Most children don't have to be sold on the idea that a bouquet is a desirable possession. They love to pick flowers. Unfortunately the flowers they covet usually belong to someone else, and they are always meeting with rebuffs and admoni­tions. With a garden of his very own this childhood frustration can be vanquished. Here a child can have his own wealth of blossoms, to pick as he likes. And when they belong to him he will soon understand why flowers are not to be snatched off willynilly in a burst of excitement.

For a special cutting garden for a youngster, single out Bowers that are heavy bloomers, so he may have his bouquets and his garden display, too. Make sure, also, that they are all flowers that last well when cut. Pansy, nasturtium, marigold, zinnia, sweet William, cosmos, calliopsis, annual chrysanthemum, nicotiana, larkspur and many other common flowers fit both of these specifications.

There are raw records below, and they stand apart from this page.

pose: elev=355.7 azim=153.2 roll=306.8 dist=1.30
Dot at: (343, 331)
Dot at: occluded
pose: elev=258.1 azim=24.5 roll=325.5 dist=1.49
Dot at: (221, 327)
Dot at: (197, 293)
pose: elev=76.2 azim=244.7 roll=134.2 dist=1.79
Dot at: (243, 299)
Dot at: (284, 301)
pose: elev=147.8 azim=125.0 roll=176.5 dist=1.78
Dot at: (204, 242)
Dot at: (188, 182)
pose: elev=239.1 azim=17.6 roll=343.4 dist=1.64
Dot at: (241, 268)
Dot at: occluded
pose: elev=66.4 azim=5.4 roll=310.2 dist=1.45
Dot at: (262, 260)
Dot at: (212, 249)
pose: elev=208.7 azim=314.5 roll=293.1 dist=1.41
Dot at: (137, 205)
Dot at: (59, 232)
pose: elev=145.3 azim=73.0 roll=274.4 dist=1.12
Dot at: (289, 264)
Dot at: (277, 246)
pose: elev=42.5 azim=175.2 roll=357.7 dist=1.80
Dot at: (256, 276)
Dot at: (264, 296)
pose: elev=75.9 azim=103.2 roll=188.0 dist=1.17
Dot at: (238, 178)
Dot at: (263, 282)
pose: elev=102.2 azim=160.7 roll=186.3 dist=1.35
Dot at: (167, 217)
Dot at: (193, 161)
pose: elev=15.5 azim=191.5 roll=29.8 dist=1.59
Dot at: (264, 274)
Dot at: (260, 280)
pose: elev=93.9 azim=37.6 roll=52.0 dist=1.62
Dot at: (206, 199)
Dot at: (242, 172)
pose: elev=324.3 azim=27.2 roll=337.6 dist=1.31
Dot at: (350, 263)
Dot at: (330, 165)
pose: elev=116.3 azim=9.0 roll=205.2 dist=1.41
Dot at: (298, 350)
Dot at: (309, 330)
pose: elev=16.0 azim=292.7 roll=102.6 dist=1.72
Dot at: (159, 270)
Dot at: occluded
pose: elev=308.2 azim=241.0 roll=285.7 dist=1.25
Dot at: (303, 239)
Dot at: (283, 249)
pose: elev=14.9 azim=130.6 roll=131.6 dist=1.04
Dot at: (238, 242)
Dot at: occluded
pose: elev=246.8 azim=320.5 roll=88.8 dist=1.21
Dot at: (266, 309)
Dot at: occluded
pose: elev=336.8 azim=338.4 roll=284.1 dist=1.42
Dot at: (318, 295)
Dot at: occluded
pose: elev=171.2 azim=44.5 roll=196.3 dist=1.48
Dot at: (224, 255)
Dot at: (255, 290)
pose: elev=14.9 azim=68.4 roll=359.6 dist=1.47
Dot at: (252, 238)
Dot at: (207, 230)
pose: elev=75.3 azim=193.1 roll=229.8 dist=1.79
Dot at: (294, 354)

Little girls in particular will be enamoured of flowers that will make doll-sized bouquets. There are many miniature flowers suitable for the tiniest arrangements. Baby roses have blossoms tiny enough to put in a thimble vase. Linaria (Fairy Bouquet snapdragon), Signet marigolds, Imp violets, Pixie pansies, forget-me-nots, baby's breath, lobelia and sanvitalia are all good choices. Almost perfection is the Dahlberg daisy (Thymophylla tenuiloba), with the minutest of yellow flowers and fine-cut feathery foliage. The nickname "dollhouse daisy" bestowed upon it by one little girl is beautifully appropriate. Remember also that many cluster flower heads-larkspur, sweet William, some dianthus, ageratum, phlox, rambler roses, buddleia and many others-may be dismantled into single florets for use as individual flowers in miniature arrangements.

Tiny vases are often available at dime stores, and many little containers can be garnered from a child's doll tea set. You will often find suitable little containers among your own things, too. Salt dishes, ashtrays, nut dishes, after-dinner coffee cups, liqueur glasses, and tiny perfume bottles will serve very well.

For winter bouquets children can grow a wide range of attractive everlasting flowers. Many separate varieties are listed in catalogs, and some seedsmen put out packets containing quite comprehensive assortments.

A number of flowers not classed as "everlasting" may also be dried very successfully. Delphinium and larkspur keep their colors beautifully, and so do golden ageratum (Lonas inodora), Achillea taygetea, globe thistles, tansy and cacalia, the paint­brush flower.

Very decorative seed pods for winter arrangements come from such plants as honesty (Lunaria), Chinese lanterns, baptisia, and Job's tears.